Édito
État d'urgence en Nouvelle-Calédonie : la solution de cette crise est-elle exclusivement régalienne ?

L'archipel est secoué par la fronde des indépendantistes contre une réforme électorale votée par le Parlement. Quatre personnes, dont un gendarme, sont mortes au cours des trois nuits d'émeutes.
Article rédigé par Renaud Dély
Radio France
Publié Mis à jour
Temps de lecture : 2 min
Une voiture incendiée après le pillage d'un supermarché et la vandalisation de magasins dans le quartier de N'Gea, à Nouméa, le 14 mai 2024. (DELPHINE MAYEUR / AFP)

Après trois jours d’émeutes meurtrières, Emmanuel Macron a donc instauré, mercredi 15 mai, l’état d’urgence en Nouvelle-Calédonie et Gabriel Attal a annoncé le déploiement de l’armée. La solution de cette crise n'est pas exclusivement régalienne, mais pour l’exécutif, le retour à l’ordre républicain reste un préalable indépassable. Quand on décompte quatre morts dont un gendarme, des centaines de blessés, des magasins pillés, et des habitants terrorisés, c’est même une urgence. Raison pour laquelle le chef de l’État s’est résolu à déclencher cette procédure exceptionnelle. L’ordre n’est néanmoins, ni une fin en soi, ni un projet, c’est un outil. C’est pourquoi Emmanuel Macron a invité dans un courrier tous les représentants néo-calédoniens à reprendre le dialogue avec l’exécutif pour trouver un accord global. Cette main tendue, c’est aussi un aveu de l’échec de la méthode gouvernementale, qui a conduit à l’impasse actuelle.
 

Le gouvernement a échoué à concilier les trois légitimités qui s’affrontent dans ce dossier calédonien. La première est politique, elle est issue des urnes et découle des trois référendums successifs, qui ont rejeté l’indépendance de l’archipel entre 2018 et 2021. La deuxième est juridique et tient au processus législatif en cours. Une réforme constitutionnelle visant à élargir le corps électoral calédonien a bel et bien été adoptée dans les mêmes termes par les deux Assemblées. Mais l’exécutif a eu tort de négliger une troisième légitimité, historique, qui porte de longue date la revendication d’indépendance du peuple kanak. Signe de cette attitude, le gouvernement avait refusé en décembre 2021 de reporter le troisième référendum d’autodétermination, finalement boycotté par les indépendantistes, et c’est ce premier blocage, qui est à l’origine du regain de tension. 

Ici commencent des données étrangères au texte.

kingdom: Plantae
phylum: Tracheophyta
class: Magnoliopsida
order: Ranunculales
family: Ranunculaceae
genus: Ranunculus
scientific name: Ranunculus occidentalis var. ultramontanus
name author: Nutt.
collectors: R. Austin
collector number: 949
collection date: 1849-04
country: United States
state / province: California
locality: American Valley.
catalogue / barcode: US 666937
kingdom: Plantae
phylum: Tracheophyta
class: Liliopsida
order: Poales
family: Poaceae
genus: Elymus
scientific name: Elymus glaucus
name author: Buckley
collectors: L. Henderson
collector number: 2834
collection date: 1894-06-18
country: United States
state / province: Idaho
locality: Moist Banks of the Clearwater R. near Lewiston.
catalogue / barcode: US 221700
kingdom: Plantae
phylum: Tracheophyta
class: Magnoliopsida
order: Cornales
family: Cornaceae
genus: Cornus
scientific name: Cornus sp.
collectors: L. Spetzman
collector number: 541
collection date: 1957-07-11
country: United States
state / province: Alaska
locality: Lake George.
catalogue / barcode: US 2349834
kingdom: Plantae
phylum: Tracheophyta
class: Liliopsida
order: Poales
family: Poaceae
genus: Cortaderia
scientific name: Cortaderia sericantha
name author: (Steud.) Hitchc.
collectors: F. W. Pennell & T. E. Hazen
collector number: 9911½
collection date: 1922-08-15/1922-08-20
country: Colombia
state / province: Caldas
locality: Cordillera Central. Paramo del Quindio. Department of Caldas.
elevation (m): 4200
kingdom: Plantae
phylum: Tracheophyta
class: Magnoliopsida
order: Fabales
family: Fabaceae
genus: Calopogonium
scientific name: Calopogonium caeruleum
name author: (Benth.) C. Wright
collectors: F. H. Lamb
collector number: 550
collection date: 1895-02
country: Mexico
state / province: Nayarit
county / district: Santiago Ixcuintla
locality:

L’avenir de la Nouvelle-Calédonie


Comment l’exécutif peut-il trouver une sortie de crise ? Le chemin promet d’être long et difficile. D’abord, parce qu’Emmanuel Macron va devoir retrouver la confiance des indépendantistes, qui l’accusent d’être sorti de son rôle d’arbitre. Et puis surtout parce qu’après les trois référendums, l’Élysée considère qu’il est temps d'"inventer" un nouveau processus, post-accords de Nouméa, pour garantir "l’avenir de la Nouvelle-Calédonie dans la République". Un dessein qui enterre, de fait, toute perspective d’indépendance, au risque d’alimenter une frustration souterraine propice à de futures explosions de violence.